В комнате повисает молчание.
— Алена. Ты хороший человек. Я очень тепло отношусь к тебе. Если ты решишь разделить со мной Ночь, я почту это за честь. Но не в качестве платы за жизнь Маши.
— А что ты хочешь за ее жизнь?
— Другую жизнь.
— Чью?
— Неважно.
— Моя подойдет?
Молчу, глядя ей в глаза.
— Хочешь в слуги? — медленно произношу. — Если ты согласишься на метку, ты никогда не сможешь войти в Ночь. Обращение для тебя станет невозможным. И ты больше не увидишь свою семью.
— Почему?
— Потому что таково мое условие. Ты будешь видеть Машу, будешь общаться с ней, но своих близких, в том числе и детей, не увидишь никогда. И никогда не узнаешь, как у них дела.
— Почему?!!
— Таково мое условие, — повторяю. — Если тебе действительно важна жизнь Маши.
Беспомощно смотрит то на меня, то на Андрея, снова на меня.
— Хозяин... — решается мой бывший слуга. — Я молю вас о прощении.

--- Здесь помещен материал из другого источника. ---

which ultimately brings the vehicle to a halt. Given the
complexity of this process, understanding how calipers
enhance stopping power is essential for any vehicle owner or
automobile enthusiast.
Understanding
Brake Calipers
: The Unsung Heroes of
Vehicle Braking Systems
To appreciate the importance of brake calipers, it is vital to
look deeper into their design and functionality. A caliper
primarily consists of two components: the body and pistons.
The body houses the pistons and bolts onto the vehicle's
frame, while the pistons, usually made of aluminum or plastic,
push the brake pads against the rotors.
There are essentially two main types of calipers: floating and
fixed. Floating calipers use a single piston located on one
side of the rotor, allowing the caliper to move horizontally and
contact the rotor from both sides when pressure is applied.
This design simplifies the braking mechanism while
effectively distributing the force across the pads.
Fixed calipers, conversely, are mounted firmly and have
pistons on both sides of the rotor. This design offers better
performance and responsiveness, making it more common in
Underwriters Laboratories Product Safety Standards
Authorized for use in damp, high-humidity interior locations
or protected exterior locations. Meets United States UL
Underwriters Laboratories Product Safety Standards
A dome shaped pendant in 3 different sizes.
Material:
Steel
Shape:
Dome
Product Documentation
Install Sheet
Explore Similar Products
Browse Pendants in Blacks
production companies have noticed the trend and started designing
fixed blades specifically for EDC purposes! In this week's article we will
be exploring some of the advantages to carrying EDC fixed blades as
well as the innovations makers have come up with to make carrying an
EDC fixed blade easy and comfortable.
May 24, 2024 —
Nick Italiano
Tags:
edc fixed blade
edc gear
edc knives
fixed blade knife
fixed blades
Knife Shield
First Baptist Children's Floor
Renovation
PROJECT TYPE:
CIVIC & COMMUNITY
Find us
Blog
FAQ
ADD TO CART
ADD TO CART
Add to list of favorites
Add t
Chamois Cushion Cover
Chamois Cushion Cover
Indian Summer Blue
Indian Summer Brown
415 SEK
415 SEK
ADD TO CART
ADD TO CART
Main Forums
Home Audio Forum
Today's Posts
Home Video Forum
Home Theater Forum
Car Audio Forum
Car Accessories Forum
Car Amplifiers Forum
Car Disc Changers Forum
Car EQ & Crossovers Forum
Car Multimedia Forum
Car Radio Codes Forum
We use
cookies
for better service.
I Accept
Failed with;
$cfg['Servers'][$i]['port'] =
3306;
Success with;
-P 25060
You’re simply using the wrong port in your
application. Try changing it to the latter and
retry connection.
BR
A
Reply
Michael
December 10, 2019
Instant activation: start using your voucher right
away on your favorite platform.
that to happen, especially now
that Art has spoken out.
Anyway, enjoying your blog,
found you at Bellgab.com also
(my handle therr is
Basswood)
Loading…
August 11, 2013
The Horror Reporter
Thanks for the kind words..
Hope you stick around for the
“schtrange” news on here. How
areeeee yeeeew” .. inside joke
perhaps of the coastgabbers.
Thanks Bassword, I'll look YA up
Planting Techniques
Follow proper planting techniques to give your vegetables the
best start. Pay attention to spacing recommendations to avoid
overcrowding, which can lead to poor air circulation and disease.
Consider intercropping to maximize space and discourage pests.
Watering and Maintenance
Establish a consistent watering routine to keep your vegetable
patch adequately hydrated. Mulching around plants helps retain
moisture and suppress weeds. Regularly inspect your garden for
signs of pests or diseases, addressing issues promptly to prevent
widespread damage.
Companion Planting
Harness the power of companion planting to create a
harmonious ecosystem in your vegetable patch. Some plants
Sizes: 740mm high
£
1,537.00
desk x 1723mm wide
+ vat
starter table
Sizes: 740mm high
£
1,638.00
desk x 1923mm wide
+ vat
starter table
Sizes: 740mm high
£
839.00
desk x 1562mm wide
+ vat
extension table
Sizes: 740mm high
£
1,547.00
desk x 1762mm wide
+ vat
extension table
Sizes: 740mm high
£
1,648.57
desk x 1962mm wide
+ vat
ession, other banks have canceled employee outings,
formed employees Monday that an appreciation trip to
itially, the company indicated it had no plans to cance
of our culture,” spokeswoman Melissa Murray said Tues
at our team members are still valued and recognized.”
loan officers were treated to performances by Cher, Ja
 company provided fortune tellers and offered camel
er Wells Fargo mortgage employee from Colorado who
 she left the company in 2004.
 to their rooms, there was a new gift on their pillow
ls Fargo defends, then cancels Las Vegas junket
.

Сползает с дивана, утыкается лицом мне в тапочки.
Запах — животный.
— Андрей... — пытается одернуть его Алена, но осекается. — Марк...
Поднимаю брови.
— Так нельзя... Марк, что ты делаешь?
— Что я делаю?
— Зачем ты так с ним?
— Зачем? — вспыхивает Апрель. — Зачем?! Алена, он с этим придурком носился, как с писаной торбой. Это Андрюше, то Андрюше... Школа для дочери — лучшая в мире. Одежда — дорогая. Автомобиль — пожалуйста. Обед из ресторана — хоть каждый день. Москва, Англия — путешествуй — не хочу. Подарками обсыпал... На кармане у Андрюши твоего меньше сотни не водилось. Сто тысяч, Алена. И что в итоге? А в итоге закулисные игры. Зачем это Марку? Зачем ему слуга, который строит за его спиной козни?
— Какие козни, Антон?
— Простые. Если бы не его рассказ, ты не смотрела бы сейчас на Марка волком. Учитывая, как Марк к тебе относится...
— А врать мне было можно?
— Уй-й... Алена. Он рано или поздно сказал тебе это сам. Всякой вещи свое время. Он же тоже не сразу заявил, что он вампир, правда? Может, ему надо было с порога клыки продемонстрировать?
— Антон... Не надо утрировать.
— Я не утрирую, — поджимает под себя ноги. — Я правду говорю. Мы ассоциируемся отнюдь не с мягкими пушистыми котятами. Поэтому доверие завоевывать приходится именно так — медленно и постепенно.
— И зачем?
— Зачем вообще друзья? — спрашиваю.
Достает из сумки зеркало, оглядывает заплаканное лицо с потеками туши.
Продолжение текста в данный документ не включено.